The current MRI-based nomograms result in many negative prostate biopsies. The addition of DL to nomograms with clinical data and PI-RADS improves patient stratification before biopsy. Fully automatic DL can be substituted for PI-RADS without sacrificing the quality of nomogram predictions. Prostate nomograms show cancer detection ability comparable to previous validation studies while being suitable for the addition of DL analysis.
风险计算器(RC)通过临床/人口统计学信息提高前列腺活检的患者选择,最近通过使用前列腺成像报告和数据系统(PI-RADS)的前列腺 MRI 进行。全自动深度学习(DL)独立分析 MRI 数据,其表现与临床放射科医生相当,但尚未纳入 RC。本研究的目的是重新评估 RC 的诊断质量,用 DL 预测替换 PI-RADS 的影响,以及通过添加 DL 除 PI-RADS 之外潜在的性能提升。

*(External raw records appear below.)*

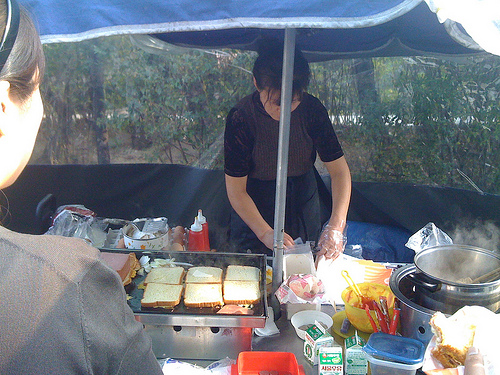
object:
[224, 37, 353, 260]
woman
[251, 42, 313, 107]
hair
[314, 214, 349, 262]
glove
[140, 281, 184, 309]
sandwich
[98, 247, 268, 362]
grill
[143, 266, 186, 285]
sandwich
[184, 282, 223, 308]
sandwich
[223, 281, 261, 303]
sandwich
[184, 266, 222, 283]
sandwich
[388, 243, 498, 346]
pot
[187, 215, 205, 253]
ketchup bottle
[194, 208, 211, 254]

这项回顾性单中心研究纳入了 2014 年至 2021 年的 1627 次连续检查,其中有 517 次检查被保留用于 RC 检测。经过认证的放射科医生在临床常规中评估 PI-RADS,然后进行系统和 MRI/超声融合活检,为显著前列腺癌(sPC)提供组织病理学依据。基于 nnUNet 的 DL 集成模型在双参数 MRI 上进行训练,以预测 sPC 病变的存在(UNet-probability)和类似于 PI-RADS 的五分制量表(UNet-Likert)。之前发表的 RC 作为对照进行验证,PI-RADS 被 UNet-Likert 替代(UNet-Likert-substituted RC),PI-RADS 和 UNet-probability 都被纳入(UNet-probability-extended RC)。使用临床数据、PI-RADS 和 UNet-probability,与新拟合的 RC 一起,通过接收者操作特征、校准和决策曲线分析对现有的 RC 进行比较。
对于 UNet-Likert-substituted RC,诊断性能保持稳定。DL 包含了与 PI-RADS 互补的诊断信息。与 PI-RADS≥4 截止值相比,新拟合的 RC 可以保留 49%[252/517]的活检,同时保持阴性预测值(94%)(p<0.001)。
将 DL 作为 RC 的独立诊断标志物纳入其中,可以改善活检前的患者分层,因为在 DL 特征和临床 PI-RADS 评估中存在互补信息。
对于有阳性前列腺筛查结果的患者,全面的诊断性检查,包括前列腺 MRI、DL 分析和使用列线图进行个体分类,可以识别出前列腺癌风险最小的患者,因为他们从更具侵入性的活检程序中获益较少。
目前基于 MRI 的列线图导致许多前列腺阴性活检。将 DL 与临床数据和 PI-RADS 相结合的列线图可以在活检前改善患者的分层。全自动 DL 可以替代 PI-RADS,而不会影响列线图预测的质量。前列腺列线图显示出与之前验证研究相当的癌症检测能力,同时也适合添加 DL 分析。